Adverts which reach the stage of being ruled on by the regulator will already have cost a fortune to produce — yet parts of the industry feel like they have to take punts like this because they have no way of knowing for sure what rulings will be until they are made.

Other advertisers will have incurred significant extra costs in second-guessing the rules and potentially ruling-out good and effective adverts which might have been permitted.

All of this despite growing scientific evidence that advertising bans don’t even work. A recent review by Professor Charles Taylor which looked at hundreds of studies finds that advertising restrictions have limited or no impact on reducing obesity.
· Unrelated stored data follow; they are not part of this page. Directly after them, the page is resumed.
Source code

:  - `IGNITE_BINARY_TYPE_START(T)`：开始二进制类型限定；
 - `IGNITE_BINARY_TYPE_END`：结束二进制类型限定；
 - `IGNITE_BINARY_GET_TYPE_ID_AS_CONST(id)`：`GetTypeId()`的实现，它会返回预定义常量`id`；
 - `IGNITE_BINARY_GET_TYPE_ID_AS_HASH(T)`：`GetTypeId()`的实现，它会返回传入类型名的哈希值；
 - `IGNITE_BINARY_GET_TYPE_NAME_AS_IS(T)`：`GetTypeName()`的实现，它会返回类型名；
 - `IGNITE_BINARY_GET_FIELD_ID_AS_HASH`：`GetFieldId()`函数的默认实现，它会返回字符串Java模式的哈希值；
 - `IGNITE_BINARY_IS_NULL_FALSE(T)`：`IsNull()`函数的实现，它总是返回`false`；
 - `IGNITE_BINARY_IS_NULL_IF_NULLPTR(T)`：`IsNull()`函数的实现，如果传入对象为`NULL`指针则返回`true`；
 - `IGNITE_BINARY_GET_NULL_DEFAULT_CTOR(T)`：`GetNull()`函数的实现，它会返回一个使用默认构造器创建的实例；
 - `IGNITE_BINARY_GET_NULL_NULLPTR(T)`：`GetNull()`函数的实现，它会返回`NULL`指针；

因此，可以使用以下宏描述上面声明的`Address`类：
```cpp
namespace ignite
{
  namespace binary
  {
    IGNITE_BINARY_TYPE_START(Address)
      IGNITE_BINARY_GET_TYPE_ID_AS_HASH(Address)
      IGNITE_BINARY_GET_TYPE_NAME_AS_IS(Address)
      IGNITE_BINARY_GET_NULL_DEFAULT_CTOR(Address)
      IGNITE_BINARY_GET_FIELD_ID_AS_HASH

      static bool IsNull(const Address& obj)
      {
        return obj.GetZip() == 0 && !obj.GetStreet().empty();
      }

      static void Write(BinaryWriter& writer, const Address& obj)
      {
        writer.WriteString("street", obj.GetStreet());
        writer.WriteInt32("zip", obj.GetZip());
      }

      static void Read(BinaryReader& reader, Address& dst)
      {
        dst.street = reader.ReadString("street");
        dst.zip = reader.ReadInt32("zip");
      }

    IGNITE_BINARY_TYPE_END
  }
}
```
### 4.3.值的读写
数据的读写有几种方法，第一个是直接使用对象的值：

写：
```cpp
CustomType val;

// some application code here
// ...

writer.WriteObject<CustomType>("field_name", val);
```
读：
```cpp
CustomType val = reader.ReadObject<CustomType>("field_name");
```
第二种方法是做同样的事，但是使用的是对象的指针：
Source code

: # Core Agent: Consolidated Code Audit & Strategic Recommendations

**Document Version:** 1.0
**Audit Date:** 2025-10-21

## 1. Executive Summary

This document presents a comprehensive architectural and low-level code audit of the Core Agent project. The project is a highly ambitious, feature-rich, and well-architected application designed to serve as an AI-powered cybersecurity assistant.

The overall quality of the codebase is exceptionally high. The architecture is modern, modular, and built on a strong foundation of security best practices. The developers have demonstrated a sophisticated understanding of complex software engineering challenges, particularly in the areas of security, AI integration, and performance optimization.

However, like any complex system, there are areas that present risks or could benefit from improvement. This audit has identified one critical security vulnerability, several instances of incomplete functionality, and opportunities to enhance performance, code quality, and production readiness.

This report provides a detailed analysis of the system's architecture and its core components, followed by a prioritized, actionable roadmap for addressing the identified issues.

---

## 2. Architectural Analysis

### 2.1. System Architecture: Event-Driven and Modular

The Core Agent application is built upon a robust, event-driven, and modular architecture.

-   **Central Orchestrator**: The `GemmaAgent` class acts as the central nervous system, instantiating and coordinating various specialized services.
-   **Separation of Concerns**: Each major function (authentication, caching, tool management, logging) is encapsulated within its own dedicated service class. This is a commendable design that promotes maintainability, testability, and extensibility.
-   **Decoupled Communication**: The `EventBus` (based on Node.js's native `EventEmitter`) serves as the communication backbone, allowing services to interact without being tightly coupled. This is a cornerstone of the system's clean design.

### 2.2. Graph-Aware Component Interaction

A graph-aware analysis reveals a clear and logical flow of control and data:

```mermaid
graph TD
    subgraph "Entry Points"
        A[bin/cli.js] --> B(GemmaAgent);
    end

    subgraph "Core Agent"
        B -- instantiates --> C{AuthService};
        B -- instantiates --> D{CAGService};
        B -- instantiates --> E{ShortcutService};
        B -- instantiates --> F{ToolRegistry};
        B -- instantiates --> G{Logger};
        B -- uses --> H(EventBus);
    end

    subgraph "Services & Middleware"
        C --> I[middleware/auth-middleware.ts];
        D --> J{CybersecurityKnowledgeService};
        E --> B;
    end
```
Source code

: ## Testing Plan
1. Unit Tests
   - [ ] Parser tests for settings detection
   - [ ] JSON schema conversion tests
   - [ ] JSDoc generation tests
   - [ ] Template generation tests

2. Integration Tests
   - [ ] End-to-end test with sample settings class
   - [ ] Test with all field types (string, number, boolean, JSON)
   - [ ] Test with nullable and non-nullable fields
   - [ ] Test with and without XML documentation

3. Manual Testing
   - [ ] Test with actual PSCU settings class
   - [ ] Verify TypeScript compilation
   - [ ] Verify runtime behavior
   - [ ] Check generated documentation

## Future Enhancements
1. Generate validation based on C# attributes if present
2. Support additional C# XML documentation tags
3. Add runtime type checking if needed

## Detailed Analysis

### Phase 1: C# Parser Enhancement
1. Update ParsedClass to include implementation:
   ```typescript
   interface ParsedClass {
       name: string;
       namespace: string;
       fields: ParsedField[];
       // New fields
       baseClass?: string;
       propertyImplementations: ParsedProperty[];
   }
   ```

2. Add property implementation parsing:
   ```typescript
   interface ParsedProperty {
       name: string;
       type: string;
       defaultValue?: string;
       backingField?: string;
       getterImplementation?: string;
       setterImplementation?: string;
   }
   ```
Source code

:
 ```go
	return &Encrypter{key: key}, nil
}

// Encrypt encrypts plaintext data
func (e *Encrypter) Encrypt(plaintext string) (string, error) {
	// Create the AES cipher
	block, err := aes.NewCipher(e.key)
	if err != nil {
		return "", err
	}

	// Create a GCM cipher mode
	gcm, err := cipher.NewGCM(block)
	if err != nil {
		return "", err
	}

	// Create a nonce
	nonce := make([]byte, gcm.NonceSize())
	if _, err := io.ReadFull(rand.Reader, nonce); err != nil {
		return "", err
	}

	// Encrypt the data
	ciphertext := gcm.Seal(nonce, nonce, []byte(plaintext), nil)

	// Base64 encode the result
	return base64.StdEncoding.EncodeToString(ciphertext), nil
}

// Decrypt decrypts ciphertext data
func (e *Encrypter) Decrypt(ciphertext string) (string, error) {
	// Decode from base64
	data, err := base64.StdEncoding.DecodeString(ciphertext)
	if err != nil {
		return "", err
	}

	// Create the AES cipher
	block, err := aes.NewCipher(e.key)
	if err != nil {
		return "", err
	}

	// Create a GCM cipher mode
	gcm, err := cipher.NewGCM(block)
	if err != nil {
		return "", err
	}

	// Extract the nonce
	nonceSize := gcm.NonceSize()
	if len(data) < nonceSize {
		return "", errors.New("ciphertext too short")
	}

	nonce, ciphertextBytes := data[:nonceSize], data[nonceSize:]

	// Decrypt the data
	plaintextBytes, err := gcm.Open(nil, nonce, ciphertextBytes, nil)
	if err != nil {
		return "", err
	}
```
Some companies responded to the bans in good faith by doing what the Government would regard as “the right thing” — spending huge sums of money changing their recipes and reducing their use of ingredients which would see them fall foul of the ban, even at the risk of putting off their customers. Crisp companies introduced “mild” and “baked” variants, cereal companies worked enough quinoa and millet into their ingredients to shift the balance away from frowned upon ingredients, and chocolate makers introduced nut paste.

Yet on 25 March, only a few months after the ad ban came into effect, the Government launched a consultation on an entirely new Nutrient Profiling Model setting out massive changes in a move which came as a complete surprise to the sector.

Changes to the requirements mean that all those efforts to add fibre to cereals will count for nothing and that a far wider range of soft drinks and yoghurts suddenly find themselves at risk of being on the wrong side of the rules. This means that those companies would have to spend yet more money coming up with new recipes, without knowing when the Government might choose to change its mind again.

There’s no reason why advertisers should have confidence in assurances from government here – they’ve had them before. They can’t even have confidence in the science because if policy was being determined by that then the ban would not have been introduced in the first place.

It is not just the application of the ban which is indigestible, it is the whole governing logic and approach to health policy — the same absurd, ineffective and patronising approach which resulted in another recent set of rules restricting apple crumble and sausages in school dinners and taking apple juice away from primary school children.

It is not just junk food which is bad for us — junk science and junk policy can do just as much harm

It is not just British waistlines which are badly out of shape right now — the NHS itself is far from being a lean and agile model of efficiency. Yet rather than taking the tough policy decisions needed to get the NHS into shape, improving productivity, patient choice and patient care, it is far easier for politicians to find distractions and displacement activity by telling people what they can eat and businesses who they can promote and sell their products to.

We could all do with eating more healthily, but it is not just junk food which is bad for us — junk science and junk policy can do just as much harm.